• _What the task requires_: Produce word for word the lines of the data below running from the one that has "ST. THOMAS 8000" to the one that has "community. | 20 |", inclusive, and no others.

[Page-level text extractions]
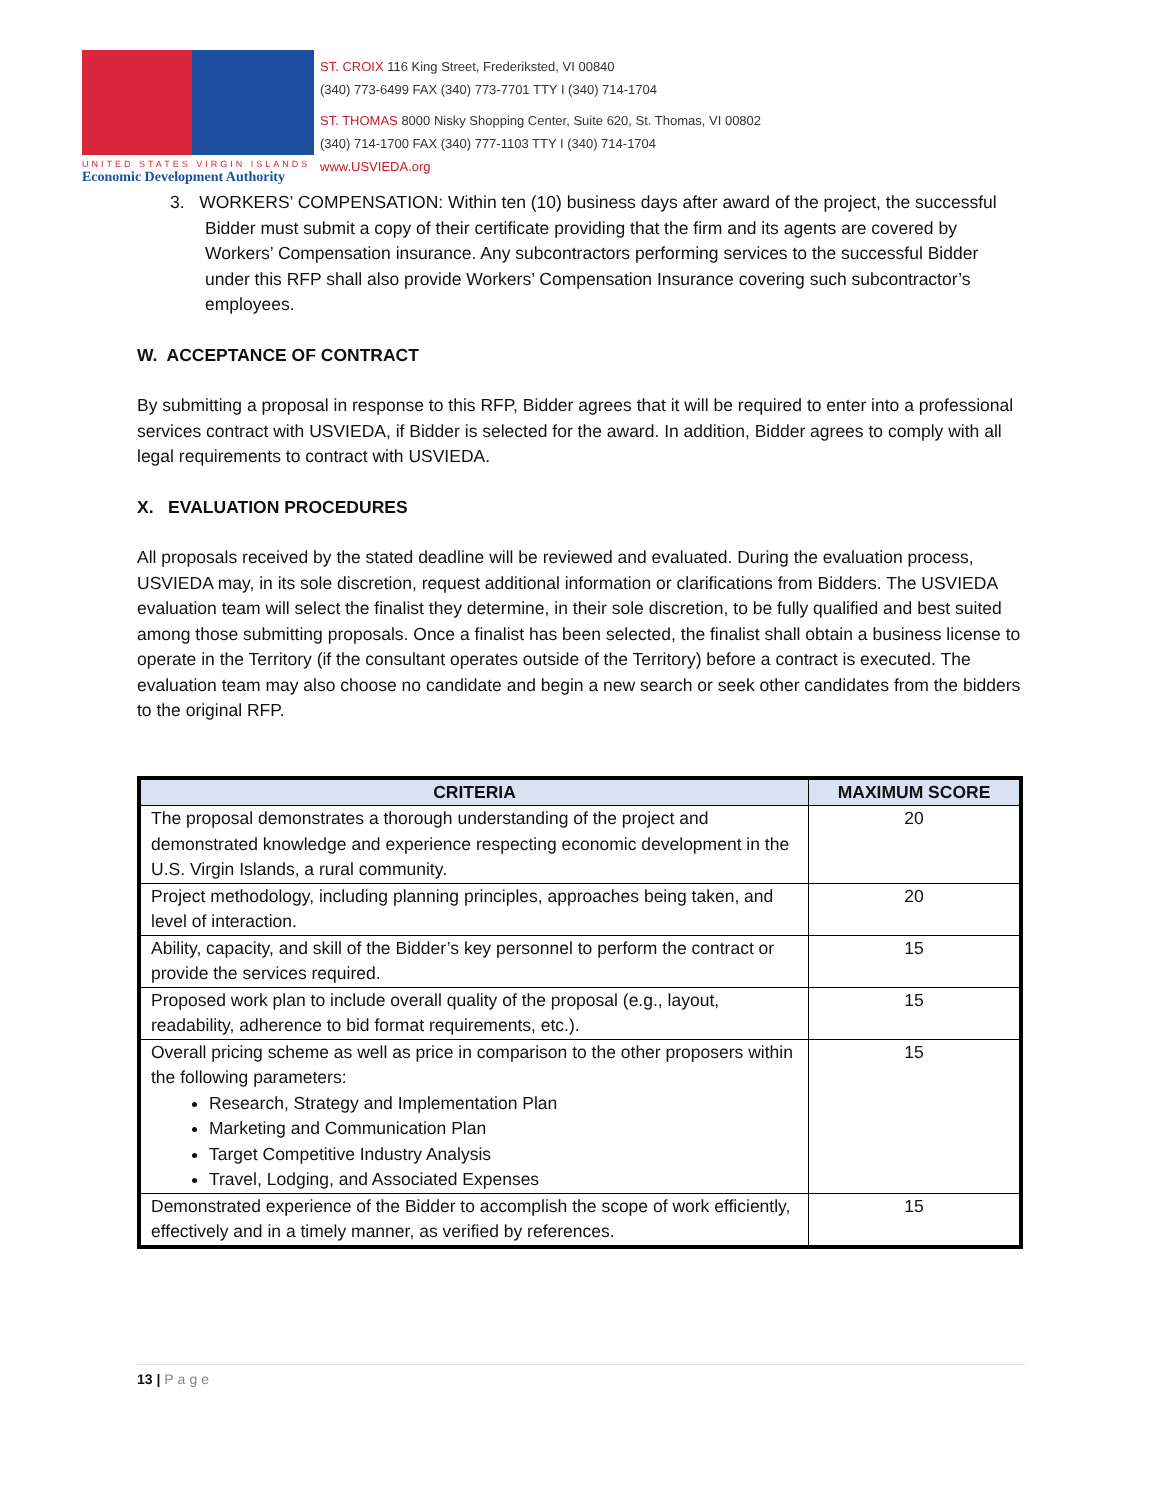UNITED STATES VIRGIN ISLANDS
Economic Development Authority
ST. CROIX 116 King Street, Frederiksted, VI 00840
(340) 773-6499 FAX (340) 773-7701 TTY I (340) 714-1704
ST. THOMAS 8000 Nisky Shopping Center, Suite 620, St. Thomas, VI 00802
(340) 714-1700 FAX (340) 777-1103 TTY I (340) 714-1704
www.USVIEDA.org
3. WORKERS’ COMPENSATION: Within ten (10) business days after award of the project, the successful Bidder must submit a copy of their certificate providing that the firm and its agents are covered by Workers’ Compensation insurance. Any subcontractors performing services to the successful Bidder under this RFP shall also provide Workers’ Compensation Insurance covering such subcontractor’s employees.
W. ACCEPTANCE OF CONTRACT
By submitting a proposal in response to this RFP, Bidder agrees that it will be required to enter into a professional services contract with USVIEDA, if Bidder is selected for the award. In addition, Bidder agrees to comply with all legal requirements to contract with USVIEDA.
X. EVALUATION PROCEDURES
All proposals received by the stated deadline will be reviewed and evaluated. During the evaluation process, USVIEDA may, in its sole discretion, request additional information or clarifications from Bidders. The USVIEDA evaluation team will select the finalist they determine, in their sole discretion, to be fully qualified and best suited among those submitting proposals. Once a finalist has been selected, the finalist shall obtain a business license to operate in the Territory (if the consultant operates outside of the Territory) before a contract is executed. The evaluation team may also choose no candidate and begin a new search or seek other candidates from the bidders to the original RFP.
| CRITERIA | MAXIMUM SCORE |
| --- | --- |
| The proposal demonstrates a thorough understanding of the project and demonstrated knowledge and experience respecting economic development in the U.S. Virgin Islands, a rural community. | 20 |
| Project methodology, including planning principles, approaches being taken, and level of interaction. | 20 |
| Ability, capacity, and skill of the Bidder’s key personnel to perform the contract or provide the services required. | 15 |
| Proposed work plan to include overall quality of the proposal (e.g., layout, readability, adherence to bid format requirements, etc.). | 15 |
| Overall pricing scheme as well as price in comparison to the other proposers within the following parameters: Research, Strategy and Implementation Plan Marketing and Communication Plan Target Competitive Industry Analysis Travel, Lodging, and Associated Expenses | 15 |
| Demonstrated experience of the Bidder to accomplish the scope of work efficiently, effectively and in a timely manner, as verified by references. | 15 |
13 | Page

• _Result for this exercise_:
ST. THOMAS 8000 Nisky Shopping Center, Suite 620, St. Thomas, VI 00802
(340) 714-1700 FAX (340) 777-1103 TTY I (340) 714-1704
www.USVIEDA.org
3. WORKERS’ COMPENSATION: Within ten (10) business days after award of the project, the successful Bidder must submit a copy of their certificate providing that the firm and its agents are covered by Workers’ Compensation insurance. Any subcontractors performing services to the successful Bidder under this RFP shall also provide Workers’ Compensation Insurance covering such subcontractor’s employees.
W. ACCEPTANCE OF CONTRACT
By submitting a proposal in response to this RFP, Bidder agrees that it will be required to enter into a professional services contract with USVIEDA, if Bidder is selected for the award. In addition, Bidder agrees to comply with all legal requirements to contract with USVIEDA.
X. EVALUATION PROCEDURES
All proposals received by the stated deadline will be reviewed and evaluated. During the evaluation process, USVIEDA may, in its sole discretion, request additional information or clarifications from Bidders. The USVIEDA evaluation team will select the finalist they determine, in their sole discretion, to be fully qualified and best suited among those submitting proposals. Once a finalist has been selected, the finalist shall obtain a business license to operate in the Territory (if the consultant operates outside of the Territory) before a contract is executed. The evaluation team may also choose no candidate and begin a new search or seek other candidates from the bidders to the original RFP.
| CRITERIA | MAXIMUM SCORE |
| --- | --- |
| The proposal demonstrates a thorough understanding of the project and demonstrated knowledge and experience respecting economic development in the U.S. Virgin Islands, a rural community. | 20 |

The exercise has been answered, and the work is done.